Upper section 22 of composite log 20 is preferably molded or manually shaped of a ceramic concrete refractory material having the following composition: 15-25% high temperature cement, e.g., that sold by Fondu LaFarge under the trade name SECA R51, with the balance being volcanic aggregate. The material has a thermal conductivity above about 0.5, with the thermal conductivity of the preferred material being 0.5373 BTU/hr Ft° F., and therefore radiates a substantial amount of heat to the surrounding atmosphere when heated. Additionally, this material is easily molded or shaped to resemble a natural wood log with bark, knots and truncated limb segments, as desired.
Lower section 24 of composite log 20 is molded of a material having a thermal conductivity which is relatively low, preferably inorganic alumina silicate fibers in an amorphous silica binder material, which preferably has a thermal conductivity of 0.092 BTU/hr Ft° F. Although it should be appreciated that other ceramic fiber materials may be suitable. This lower section 24 glows visibly when heated above about 1470° F. Thus, when composite log 20 is heated above about 1470° F. by a gas flame, upper section 22 radiates substantial heat to the surroundings while lower section 24 glows visibly, thereby providing the visual effect of a burning log with glowing embers. Both the upper and lower sections, 22 and 24, constitute a substantial fraction of the cross-section of composite log 20.
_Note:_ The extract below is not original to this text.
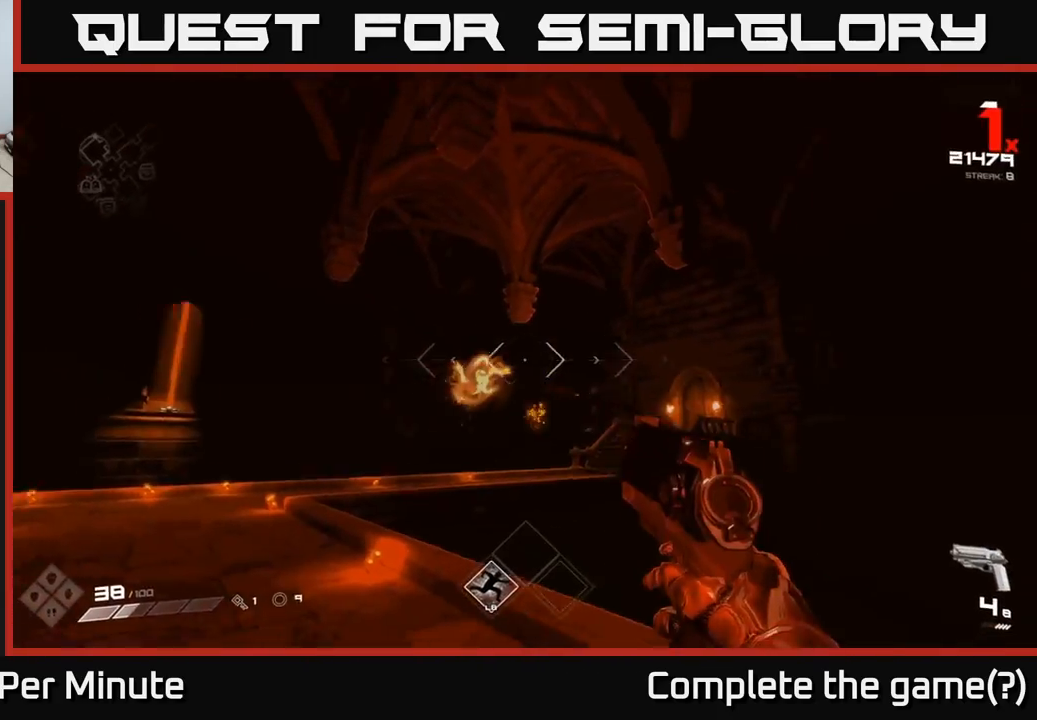
{"dt_ms": 500, "buttons": [], "left_stick": "left", "right_stick": "right", "events": [[33, "right_stick", "down-right"], [67, "left_stick", "left"], [250, "right_stick", "center"], [283, "left_stick", "center"], [400, "left_stick", "left"], [450, "right_stick", "right"]]}
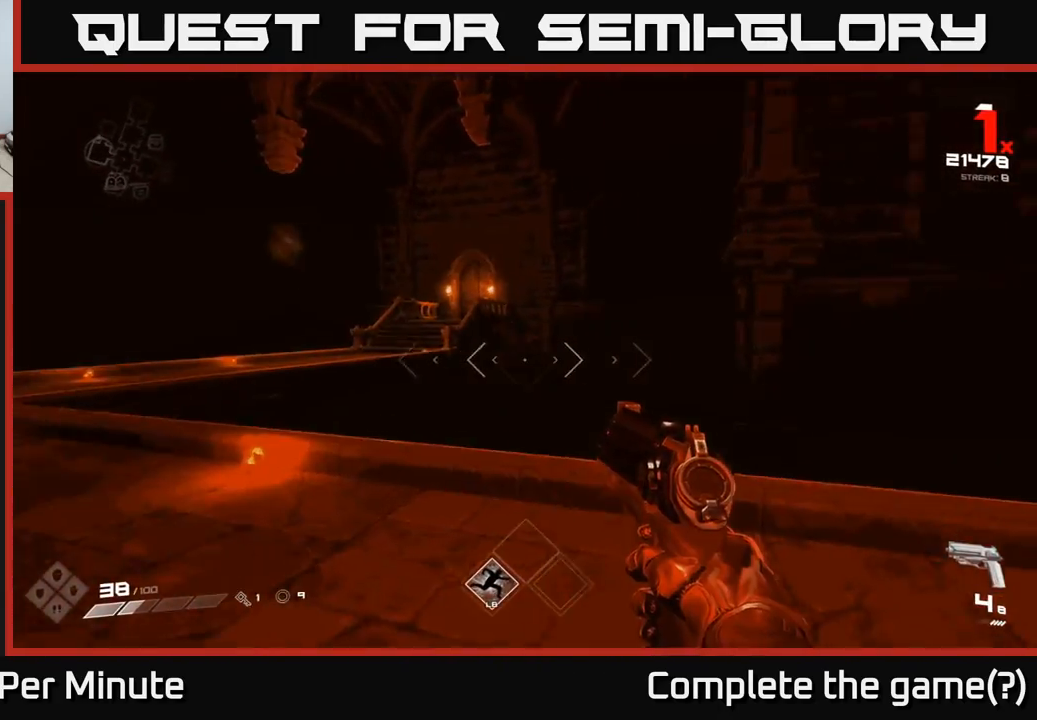
{"dt_ms": 500, "buttons": [], "left_stick": "left", "right_stick": "center", "events": [[117, "right_stick", "center"], [233, "left_stick", "center"], [300, "left_stick", "left"], [350, "right_stick", "right"], [500, "right_stick", "center"]]}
Upper and lower sections 22 and 24 of composite log 20 are preferably secured together with an adhesive that can withstand the high temperature to which composite log 20 will be exposed. Suitable adhesives are generally known to persons of ordinary skill in the art and the particular adhesive is not a critical aspect of the present invention. In an alternative embodiment, not shown, the upper and lower sections of composite log 20 are secured together with a suitable mechanical fastening or securing means.
FIGS. 3, 4 and 5 show an alternative embodiment of the composite log of the present invention. In this embodiment, composite log 20' has an upper section 22' and a lower section 24', each of which is preferably made of the material disclosed herein with respect to upper and lower sections 22 and 24 of composite log 20, respectively. Upper section 22' has substantially flat rear and bottom surfaces 26' and 28', respectively. In addition, upper section 22' has a cavity 80 therein which confronts rear and bottom surfaces 26' and 28'. Cavity 80 is sized to receive matingly therein (as shown in FIG. 3) lower section 24', while leaving rear and bottom surface portions 25 and 27 of lower section 24' visible when lower section 24' is positioned in cavity 80. Upper section 22' may preferably include projections 90, which project into cavity 80 at opposite ends thereof, and which are adapted to mate with channels 92 in lower section 24' to releasably secure lower section 24' in cavity 80 (FIG. 4). Alternatively, lower section 24' may have projections 94 at opposite ends thereof which are adapted to mate with channels 96 at opposite ends of cavity 80 to releasably secure lower section 24' in cavity 80 (FIG. 5).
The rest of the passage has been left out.